YOUR ASSIGNMENT: Rewrite every line of the records below as a Markdown table with the columns "Row" and "Line", numbering the rows in order and skipping blank lines. Omit the pictures.
-- DATA TO EXAMINE follows --
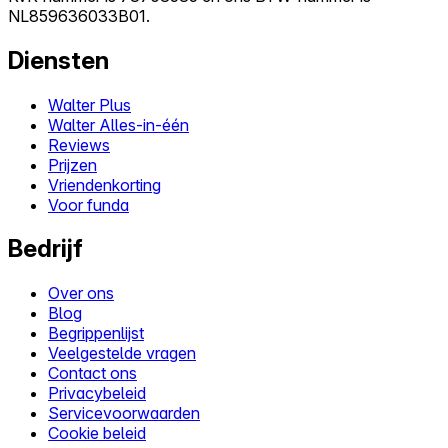
NL859636033B01.
Diensten
Walter Plus
Walter Alles-in-één
Reviews
Prijzen
Vriendenkorting
Voor funda
Bedrijf
Over ons
Blog
Begrippenlijst
Veelgestelde vragen
Contact ons
Privacybeleid
Servicevoorwaarden
Cookie beleid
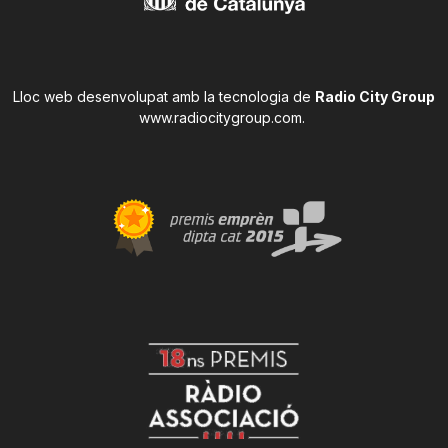
Lloc web desenvolupat amb la tecnologia de
Radio City Group
www.radiocitygroup.com
.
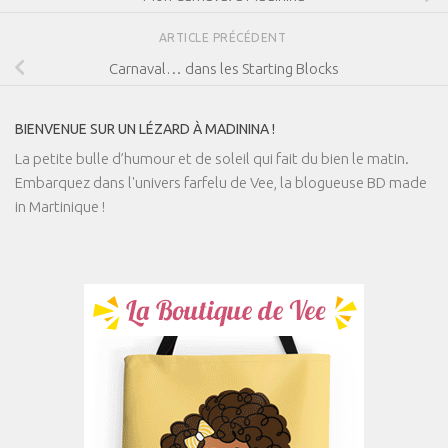
ARTICLE PRÉCÉDENT
Carnaval… dans les Starting Blocks
BIENVENUE SUR UN LÉZARD À MADININA !
La petite bulle d’humour et de soleil qui fait du bien le matin.
Embarquez dans l'univers farfelu de Vee, la blogueuse BD made
in Martinique !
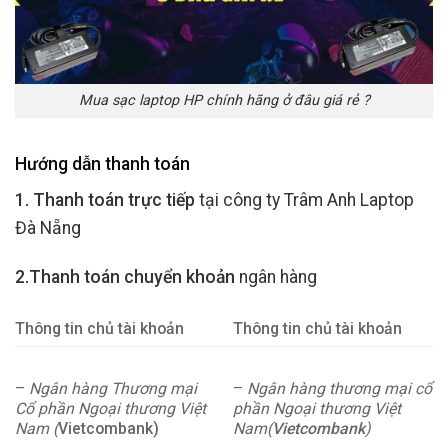
Mua sạc laptop HP chính hãng ở đâu giá rẻ ?
Hướng dẫn thanh toán
1. Thanh toán trực tiếp
tại công ty Trâm Anh Laptop
Đà Nẵng
2.Thanh toán chuyển khoản
ngân hàng
Thông tin chủ tài khoản
Thông tin chủ tài khoản
–
Ngân hàng Thương mại
–
Ngân hàng thương mại cổ
Cổ phần Ngoại thương Việt
phần Ngoại thương Việt
Nam (
Vietcombank)
Nam(
Vietcombank
)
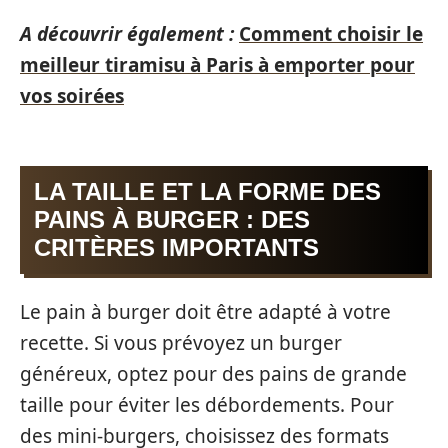
A découvrir également :
Comment choisir le
meilleur tiramisu à Paris à emporter pour
vos soirées
LA TAILLE ET LA FORME DES
PAINS À BURGER : DES
CRITÈRES IMPORTANTS
Le pain à burger doit être adapté à votre
recette. Si vous prévoyez un burger
généreux, optez pour des pains de grande
taille pour éviter les débordements. Pour
des mini-burgers, choisissez des formats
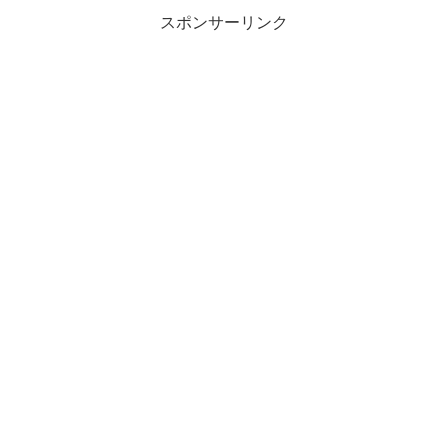
スポンサーリンク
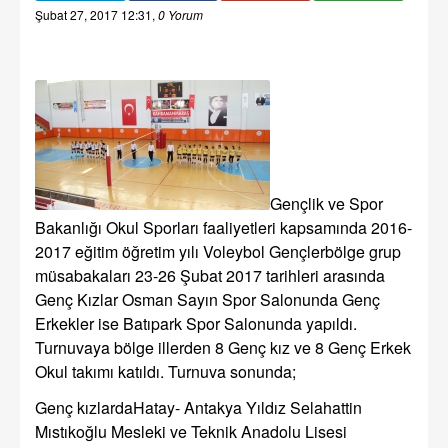
Şubat 27, 2017 12:31
,
0 Yorum
Gençlik ve Spor
Bakanlığı Okul Sporları faaliyetleri kapsamında 2016-
2017 eğitim öğretim yılı Voleybol Gençlerbölge grup
müsabakaları 23-26 Şubat 2017 tarihleri arasında
Genç Kızlar Osman Sayın Spor Salonunda Genç
Erkekler ise Batıpark Spor Salonunda yapıldı.
Turnuvaya bölge illerden 8 Genç kız ve 8 Genç Erkek
Okul takımı katıldı. Turnuva sonunda;
Genç kızlardaHatay- Antakya Yıldız Selahattin
Mıstıkoğlu Mesleki ve Teknik Anadolu Lisesi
-- DATA TO EXAMINE concluded --
RESPONSE TO THIS EXERCISE:
| Row | Line |
|---|---|
| 1 | NL859636033B01. |
| 2 | Diensten |
| 3 | Walter Plus |
| 4 | Walter Alles-in-één |
| 5 | Reviews |
| 6 | Prijzen |
| 7 | Vriendenkorting |
| 8 | Voor funda |
| 9 | Bedrijf |
| 10 | Over ons |
| 11 | Blog |
| 12 | Begrippenlijst |
| 13 | Veelgestelde vragen |
| 14 | Contact ons |
| 15 | Privacybeleid |
| 16 | Servicevoorwaarden |
| 17 | Cookie beleid |
| 18 | Lloc web desenvolupat amb la tecnologia de |
| 19 | Radio City Group |
| 20 | www.radiocitygroup.com |
| 21 | . |
| 22 | ARTICLE PRÉCÉDENT |
| 23 | Carnaval… dans les Starting Blocks |
| 24 | BIENVENUE SUR UN LÉZARD À MADININA ! |
| 25 | La petite bulle d’humour et de soleil qui fait du bien le matin. |
| 26 | Embarquez dans l'univers farfelu de Vee, la blogueuse BD made |
| 27 | in Martinique ! |
| 28 | Mua sạc laptop HP chính hãng ở đâu giá rẻ ? |
| 29 | Hướng dẫn thanh toán |
| 30 | 1. Thanh toán trực tiếp |
| 31 | tại công ty Trâm Anh Laptop |
| 32 | Đà Nẵng |
| 33 | 2.Thanh toán chuyển khoản |
| 34 | ngân hàng |
| 35 | Thông tin chủ tài khoản |
| 36 | Thông tin chủ tài khoản |
| 37 | – |
| 38 | Ngân hàng Thương mại |
| 39 | – |
| 40 | Ngân hàng thương mại cổ |
| 41 | Cổ phần Ngoại thương Việt |
| 42 | phần Ngoại thương Việt |
| 43 | Nam ( |
| 44 | Vietcombank) |
| 45 | Nam( |
| 46 | Vietcombank |
| 47 | ) |
| 48 | A découvrir également : |
| 49 | Comment choisir le |
| 50 | meilleur tiramisu à Paris à emporter pour |
| 51 | vos soirées |
| 52 | LA TAILLE ET LA FORME DES |
| 53 | PAINS À BURGER : DES |
| 54 | CRITÈRES IMPORTANTS |
| 55 | Le pain à burger doit être adapté à votre |
| 56 | recette. Si vous prévoyez un burger |
| 57 | généreux, optez pour des pains de grande |
| 58 | taille pour éviter les débordements. Pour |
| 59 | des mini-burgers, choisissez des formats |
| 60 | スポンサーリンク |
| 61 | Şubat 27, 2017 12:31 |
| 62 | , |
| 63 | 0 Yorum |
| 64 | Gençlik ve Spor |
| 65 | Bakanlığı Okul Sporları faaliyetleri kapsamında 2016- |
| 66 | 2017 eğitim öğretim yılı Voleybol Gençlerbölge grup |
| 67 | müsabakaları 23-26 Şubat 2017 tarihleri arasında |
| 68 | Genç Kızlar Osman Sayın Spor Salonunda Genç |
| 69 | Erkekler ise Batıpark Spor Salonunda yapıldı. |
| 70 | Turnuvaya bölge illerden 8 Genç kız ve 8 Genç Erkek |
| 71 | Okul takımı katıldı. Turnuva sonunda; |
| 72 | Genç kızlardaHatay- Antakya Yıldız Selahattin |
| 73 | Mıstıkoğlu Mesleki ve Teknik Anadolu Lisesi |